La GSI Pontivy disputera les 32esde finale de la Coupe de France après sa victoire, hier soir, face à Plouvorn. Non sans quelques frayeurs, malgré un score fleuve (6-1) au final.

C'est fou ce qu'un score peut parfois être trompeur. En s'en tenant à la simple lecture du tableau d'affichage, on pourrait croire que la GSI Pontivy s'est trimbalée, hier soir au Faubourg de Verdun, face à Plouvorn. Que l'ogre de CFA n'a fait qu'une bouchée du petit poucet de DSE. Comme la logique pouvait d'ailleurs le laisser penser à l'entame de ce huitième tour de la Coupe de France.

Plouvorn a fait jeu égal

Autant le dire tout de suite: le 6-1 est très, très lourd pour une équipe de Plouvorn qui, par moments, a dominé la rencontre en s'appuyant sur des actions à une touche de balle et une belle circulation du ballon. «Les gens qui n'étaient pas au match vont seulement retenir qu'on a pris une volée. Pourtant, les trois divisions d'écart ne se sont pas vraiment vues durant les 90 minutes. Au niveau du jeu, on peut être fier de ce qu'on a fait», appréciait Laurent Kerleroux, l'entraîneur de l'Avant Garde. «Durant une bonne partie de la deuxième mi-temps, on a eu du mal, c'est évident», reconnaissait son homologue pontivyen, Alain Le Dour.

«Si on avait égalisé... »

Sauf que, à ce moment-là, la GSI avait fait le plus dur en marquant à deux reprises durant la première demi-heure. Un scénario idéal qui, à la pause, laissait peu de doutes sur l'identité du vainqueur. Et pourtant, après deux occasions en or gâchées par Bellec à l'entame du deuxième acte, Plouvorn y a cru après la réduction du score de Salaun à un quart d'heure de la fin, au plus fort de sa domination. «A 2-1, bien sûr qu'on n'était plus à l'abri», soufflait l'entraîneur pontivyen. «Si on avait égalisé à 2-2, je suis sûr qu'on serait passé», lâcha même Laurent Kerleroux, un brin dépité. Car ses joueurs ont eu l'occasion de revenir totalement dans le match. Mais Obilalé a alors sorti le grand jeu sur une frappe de Salaun à la 79eminute. Dans la foulée, Pontivy prenait définitivement le large. «On ne conteste pas la défaite, mais les trois derniers buts sont anecdotiques», relevait l'entraîneur plouvornéen, pendant qu'Alain Le Dour appréciait le coup d'accélérateur de ses joueurs pour trouver des décalages et ainsi s'éviter toute mauvaise surprise.

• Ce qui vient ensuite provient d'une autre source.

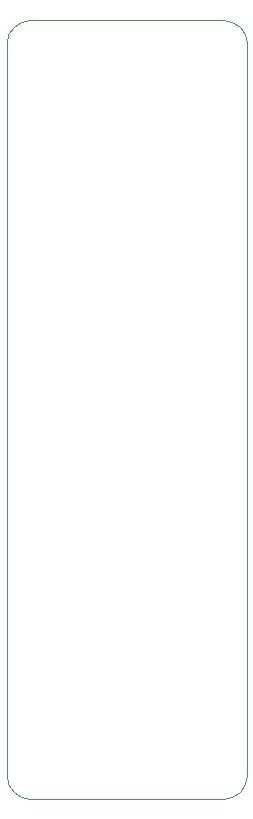
<source format=gm1>
G04 #@! TF.FileFunction,Profile,NP*
%FSLAX46Y46*%
G04 Gerber Fmt 4.6, Leading zero omitted, Abs format (unit mm)*
G04 Created by KiCad (PCBNEW 4.0.6-e0-6349~53~ubuntu16.04.1) date Thu Apr  6 16:37:17 2017*
%MOMM*%
%LPD*%
G01*
G04 APERTURE LIST*
%ADD10C,0.100000*%
G04 APERTURE END LIST*
D10*
X141662644Y-89923554D02*
X141662644Y-89923554D01*
X140882707Y-90080241D02*
X141662644Y-89923554D01*
X140247145Y-90508054D02*
X140882707Y-90080241D01*
X139819333Y-91143616D02*
X140247145Y-90508054D01*
X139662645Y-91923553D02*
X139819333Y-91143616D01*
X139662645Y-153886263D02*
X139662645Y-91923553D01*
X139819333Y-154666201D02*
X139662645Y-153886263D01*
X140247145Y-155301763D02*
X139819333Y-154666201D01*
X140882707Y-155729574D02*
X140247145Y-155301763D01*
X141662644Y-155886262D02*
X140882707Y-155729574D01*
X157982646Y-155886262D02*
X141662644Y-155886262D01*
X158762583Y-155729574D02*
X157982646Y-155886262D01*
X159398145Y-155301763D02*
X158762583Y-155729574D01*
X159825958Y-154666201D02*
X159398145Y-155301763D01*
X159982645Y-153886263D02*
X159825958Y-154666201D01*
X159982645Y-91923553D02*
X159982645Y-153886263D01*
X159825958Y-91143616D02*
X159982645Y-91923553D01*
X159398145Y-90508054D02*
X159825958Y-91143616D01*
X158762583Y-90080241D02*
X159398145Y-90508054D01*
X157982646Y-89923554D02*
X158762583Y-90080241D01*
X141662644Y-89923554D02*
X157982646Y-89923554D01*
M02*

</source>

«Bordeaux, Lyon ou Marseille»

Sans avoir été brillants, mais en s'étant montrés très efficaces, voilà donc les Pontivyens une nouvelle fois en 32esde finale de la Coupe de France. Ce qui suffit largement au bonheur de leur entraîneur, qui ne formule qu'un voeu: recevoir pour la troisième fois d'affilée. «Une équipe jouable, ou alors un très gros», précise-t-il. De quel genre? «Bordeaux, Lyon ou Marseille.» Allez, réponse demain à Rennes.